As you can see, your body needs a constant supply of polyphenols and other antioxidants to continously eliminate free radicals from the body. Chocolate is one of the best places to get this supply.

This is where Elaine shoves Jerry: GET OUT! I mean, it’s a bit of a jump from “ANTIOXIDANTS GOOD and chocolate’s got ’em” to “chocolate is one of the best places to get this supply.” Oh but listen:

A bar of dark chocolate has twice the antioxidant content of a glass of red wine and seven times that of green tea. What about fruits and vegetables? They don’t even come close. Oranges have 750 antioxidant units per 100 grams, kale 1770. Blueberries, poster-children of the antioxidant world, have 2400. And dark chocolate? More than 13,000.

Of course, as Rowan points out quite clearly, the cocoa bean is actually the seed of a fruit. And when he says “dark chocolate,” he means the darker, the better—certainly not milk chocolate, so full of sugar and milk powder that the actual cocoa content may be quite minimal. His examination of the history of chocolate illuminates the path the seeds traveled that led to their being so heavily diluted with sugars and fats that it is practically impossible for a contemporary Westerner to think of chocolate as anything but dessert (ergo a wicked indulgence).

Also discussed is chocolate’s famed (and quite factual) mood-lifting power, containing as it does a number of brain-affecting chemical compounds, including caffeine (in minimal quantities, however), theobromine (another mild stimulant), seratonin, tryptophan, and PEA (phenylethylamine), a chemical which, “like speed and heroin…triggers the release of natural opiates in the brain, which brings on feelings of ecstasy.” As if that weren’t enough, there’s anandamide, a “pleasure chemical” found in chocolate that is “almost identical to the THC in marijuana.”

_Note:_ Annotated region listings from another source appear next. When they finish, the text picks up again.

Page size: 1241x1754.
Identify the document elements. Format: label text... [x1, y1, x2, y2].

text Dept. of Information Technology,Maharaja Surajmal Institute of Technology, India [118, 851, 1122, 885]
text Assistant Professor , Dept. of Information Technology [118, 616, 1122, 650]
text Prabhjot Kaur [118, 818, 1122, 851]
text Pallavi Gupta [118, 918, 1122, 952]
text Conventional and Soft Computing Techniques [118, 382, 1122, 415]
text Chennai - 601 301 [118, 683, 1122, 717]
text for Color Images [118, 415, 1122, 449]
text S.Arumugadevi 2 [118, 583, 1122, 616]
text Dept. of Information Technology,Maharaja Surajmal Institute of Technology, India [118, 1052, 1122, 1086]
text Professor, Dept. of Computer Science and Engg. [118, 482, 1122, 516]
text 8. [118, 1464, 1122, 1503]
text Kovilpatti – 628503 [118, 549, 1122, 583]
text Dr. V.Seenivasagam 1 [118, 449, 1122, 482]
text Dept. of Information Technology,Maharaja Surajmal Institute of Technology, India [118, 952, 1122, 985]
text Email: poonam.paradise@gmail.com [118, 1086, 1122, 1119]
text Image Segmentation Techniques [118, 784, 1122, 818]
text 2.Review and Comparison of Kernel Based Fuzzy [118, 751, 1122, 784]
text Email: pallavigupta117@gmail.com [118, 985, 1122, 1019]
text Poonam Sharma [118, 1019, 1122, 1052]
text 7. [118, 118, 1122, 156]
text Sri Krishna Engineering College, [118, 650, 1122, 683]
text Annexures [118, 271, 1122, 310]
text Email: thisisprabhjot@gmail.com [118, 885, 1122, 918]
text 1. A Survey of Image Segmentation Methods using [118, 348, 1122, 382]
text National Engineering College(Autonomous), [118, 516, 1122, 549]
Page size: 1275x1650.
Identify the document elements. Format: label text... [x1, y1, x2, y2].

(Bonus children’s literature connection: according to this book, anandamide was named for the Sanskrit word for bliss. In junior high, I was dead set on naming my firstborn daughter “Ananda,” after the awesome dog—stay with me—in Madeleine L’Engle’s  novel, A Swiftly Tilting Planet. According to Mrs. L’Engle, the word meant “that joy in existence without which the universe would fall apart and collapse.” I thought that sounded like a pretty fine name for one’s child. A bit much to measure up to, perhaps, but I planned to call her Nan for short—an homage to Anne Shirley Blythe, of course.)

Anyway: Chocolate Unwrapped: fascinating book, another excellent source of discussion between my children and me, and exactly the justification I needed for my mid-afternoon daily dose. And, yes, for me, where chocolate is concerned, the mantra has always been: the darker, the better. Free radicals, begone.